(Exercise objective) Return every entry exactly, except for any pictures.
--
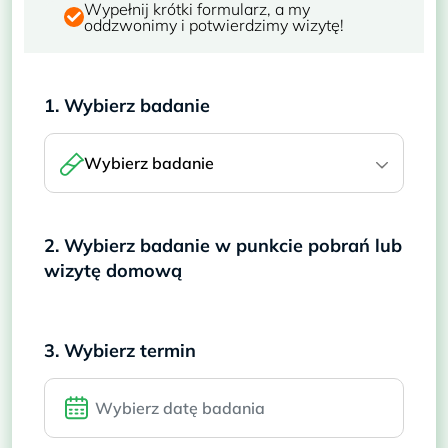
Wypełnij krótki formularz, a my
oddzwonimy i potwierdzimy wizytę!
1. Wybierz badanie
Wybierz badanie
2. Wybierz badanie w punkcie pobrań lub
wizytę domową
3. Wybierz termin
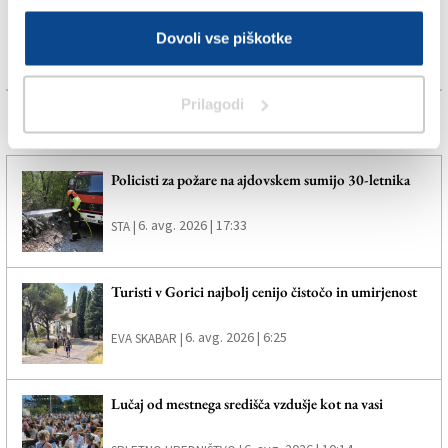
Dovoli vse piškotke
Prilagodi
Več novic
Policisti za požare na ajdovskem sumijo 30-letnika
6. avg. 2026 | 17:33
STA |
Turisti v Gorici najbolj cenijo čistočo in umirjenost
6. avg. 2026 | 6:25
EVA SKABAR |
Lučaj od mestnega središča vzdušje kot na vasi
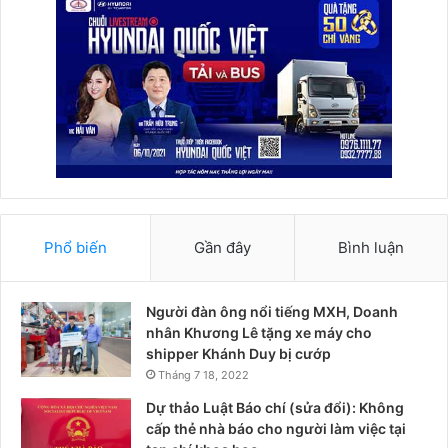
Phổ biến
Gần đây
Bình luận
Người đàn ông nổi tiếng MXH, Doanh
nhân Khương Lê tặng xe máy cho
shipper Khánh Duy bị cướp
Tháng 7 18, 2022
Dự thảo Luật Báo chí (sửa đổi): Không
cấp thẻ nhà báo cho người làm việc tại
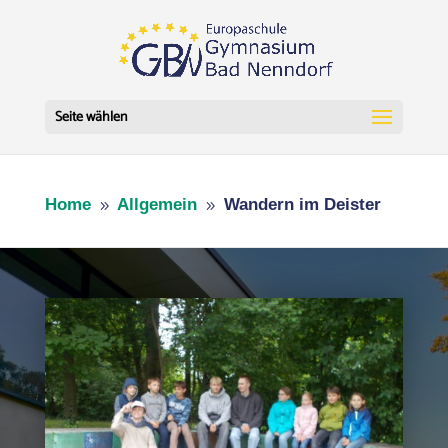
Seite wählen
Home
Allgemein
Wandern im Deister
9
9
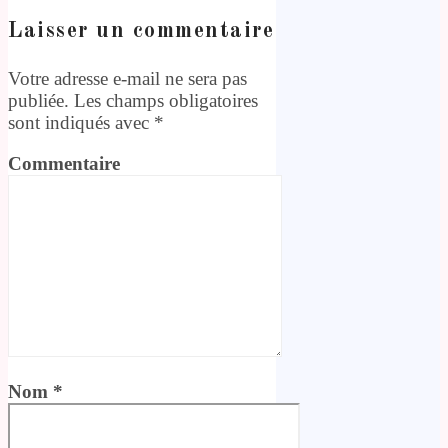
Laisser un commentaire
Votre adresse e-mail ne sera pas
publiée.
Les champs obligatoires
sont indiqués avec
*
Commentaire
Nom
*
--
(Exercise response)
Wypełnij krótki formularz, a my
oddzwonimy i potwierdzimy wizytę!
1. Wybierz badanie
Wybierz badanie
2. Wybierz badanie w punkcie pobrań lub
wizytę domową
3. Wybierz termin
Dovoli vse piškotke
Prilagodi
Več novic
Policisti za požare na ajdovskem sumijo 30-letnika
6. avg. 2026 | 17:33
STA |
Turisti v Gorici najbolj cenijo čistočo in umirjenost
6. avg. 2026 | 6:25
EVA SKABAR |
Lučaj od mestnega središča vzdušje kot na vasi
Phổ biến
Gần đây
Bình luận
Người đàn ông nổi tiếng MXH, Doanh
nhân Khương Lê tặng xe máy cho
shipper Khánh Duy bị cướp
Tháng 7 18, 2022
Dự thảo Luật Báo chí (sửa đổi): Không
cấp thẻ nhà báo cho người làm việc tại
Seite wählen
Home
Allgemein
Wandern im Deister
9
9
Laisser un commentaire
Votre adresse e-mail ne sera pas
publiée.
Les champs obligatoires
sont indiqués avec
*
Commentaire
Nom
*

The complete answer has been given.